The reality could not be more different.
Besides the fact that no one looks like Harrison Ford or Angelina Jolie, museum curators are rarely in a position to actively “collect” for the museum. Most collections are obtained by way of a donor, who is typically an alumnus. But every once in a while an opportunity presents itself for curatorial cultural immersion and collecting.
During fall break, Nicolette Meister traveled to Oaxaca, Mexico to present a conference paper about the Logan Museum of Anthropology’s Frances Bristol Collection (see this earlier story). An exposition associated with the conference brought textile weavers from various communities in Oaxaca, Chiapas, and Jalisco and from Guatemala and Peru together to demonstrate their art and sell their textiles directly to conference attendees. Nicolette purchased a child’s huipil (shirt, pronounced WEE-peel) woven by Eloisa Jiménez from San Bartolo Yautepec for the museum’s collection. The huipil was selected because children’s clothing is poorly represented in most museum collections (because generally it doesn’t last), because Ms.
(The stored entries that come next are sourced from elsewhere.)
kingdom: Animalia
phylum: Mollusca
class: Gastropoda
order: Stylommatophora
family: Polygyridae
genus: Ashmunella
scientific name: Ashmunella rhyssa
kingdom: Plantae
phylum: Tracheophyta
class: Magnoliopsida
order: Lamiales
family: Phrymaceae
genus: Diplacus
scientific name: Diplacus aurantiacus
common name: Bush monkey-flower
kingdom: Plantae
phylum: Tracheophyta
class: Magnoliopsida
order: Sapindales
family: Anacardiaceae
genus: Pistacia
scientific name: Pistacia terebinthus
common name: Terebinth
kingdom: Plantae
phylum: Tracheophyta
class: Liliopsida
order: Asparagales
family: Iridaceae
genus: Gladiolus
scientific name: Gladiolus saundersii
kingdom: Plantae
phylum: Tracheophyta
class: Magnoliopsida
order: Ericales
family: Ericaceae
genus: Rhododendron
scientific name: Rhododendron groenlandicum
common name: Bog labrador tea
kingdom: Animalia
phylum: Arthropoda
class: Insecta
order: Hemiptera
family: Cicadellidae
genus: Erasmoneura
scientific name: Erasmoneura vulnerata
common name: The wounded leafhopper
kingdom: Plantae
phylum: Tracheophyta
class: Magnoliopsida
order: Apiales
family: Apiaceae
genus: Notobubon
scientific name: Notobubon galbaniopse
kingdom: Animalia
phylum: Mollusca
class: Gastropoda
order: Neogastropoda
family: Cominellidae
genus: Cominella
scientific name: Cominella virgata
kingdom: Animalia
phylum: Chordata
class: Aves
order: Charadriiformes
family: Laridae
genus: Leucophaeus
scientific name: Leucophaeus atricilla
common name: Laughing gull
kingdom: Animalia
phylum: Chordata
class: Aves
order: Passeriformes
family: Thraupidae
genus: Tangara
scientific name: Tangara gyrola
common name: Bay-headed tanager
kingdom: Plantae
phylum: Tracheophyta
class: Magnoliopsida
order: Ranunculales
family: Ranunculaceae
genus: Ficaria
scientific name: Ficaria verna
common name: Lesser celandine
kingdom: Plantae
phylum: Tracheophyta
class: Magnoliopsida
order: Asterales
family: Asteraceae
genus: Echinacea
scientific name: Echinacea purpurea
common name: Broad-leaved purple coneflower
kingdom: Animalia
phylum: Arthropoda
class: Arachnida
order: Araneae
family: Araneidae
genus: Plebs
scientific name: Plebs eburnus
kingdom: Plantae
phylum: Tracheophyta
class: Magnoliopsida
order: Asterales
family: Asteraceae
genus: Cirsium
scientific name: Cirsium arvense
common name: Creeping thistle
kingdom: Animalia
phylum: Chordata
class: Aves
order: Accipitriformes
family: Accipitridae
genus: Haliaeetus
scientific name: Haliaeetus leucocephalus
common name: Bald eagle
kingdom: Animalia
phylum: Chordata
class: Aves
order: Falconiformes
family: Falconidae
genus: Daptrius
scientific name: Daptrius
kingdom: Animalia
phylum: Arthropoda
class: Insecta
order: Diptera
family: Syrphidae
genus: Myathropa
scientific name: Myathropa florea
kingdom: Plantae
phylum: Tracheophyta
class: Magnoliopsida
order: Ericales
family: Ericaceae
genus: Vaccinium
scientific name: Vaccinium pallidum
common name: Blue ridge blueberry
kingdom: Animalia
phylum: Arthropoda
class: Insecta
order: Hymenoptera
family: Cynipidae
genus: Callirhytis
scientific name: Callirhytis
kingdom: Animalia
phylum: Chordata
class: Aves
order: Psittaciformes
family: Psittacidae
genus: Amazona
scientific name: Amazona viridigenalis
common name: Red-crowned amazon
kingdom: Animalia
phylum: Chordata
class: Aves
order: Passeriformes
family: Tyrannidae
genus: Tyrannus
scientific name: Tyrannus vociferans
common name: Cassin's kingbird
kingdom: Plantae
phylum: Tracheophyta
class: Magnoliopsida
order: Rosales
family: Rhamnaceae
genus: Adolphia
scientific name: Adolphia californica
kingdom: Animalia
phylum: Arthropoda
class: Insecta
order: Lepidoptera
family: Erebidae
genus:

Bristol had collected other textiles from San Bartolo Yautepec, and because a contemporary textile from a known weaver from the same town documents continuity and change over time. In addition, conference attendees visited various towns known for craft production. For example, artisans from Teotitlán del Valle demonstrated traditional dyeing techniques using all-natural plant and insect dyes and two generations of basket weavers demonstrated their craft at their home in Santa Cruz Papalutla. Nicolette purchased a basket made from carrizo, a type of giant cane, by Carlos Bernardino and she recorded video of the artist demonstrating his craft. His father, who taught him how to weave, can be seen in the background working on a basket Carlos started. The sound of cows mooing in the background provide a sense of the rural location.
Traveling to Oaxaca to visit some of the same sites and walk down the same streets as Frances Bristol, decades after her last trip to Oaxaca, was a humbling and transformative experience for Nicolette. Knowing Frances personally and working with her collection over the last eight years made the experience of visiting Oaxaca all the more meaningful and helped dissolve the disconnect that often separates the material culture collected and the people who made and used the items. The conference reinforced Nicolette’s belief that the Bristol Collection has research significance to scholars of Oaxacan textiles and to craft production in general, but also made visible the potential connections with source communities.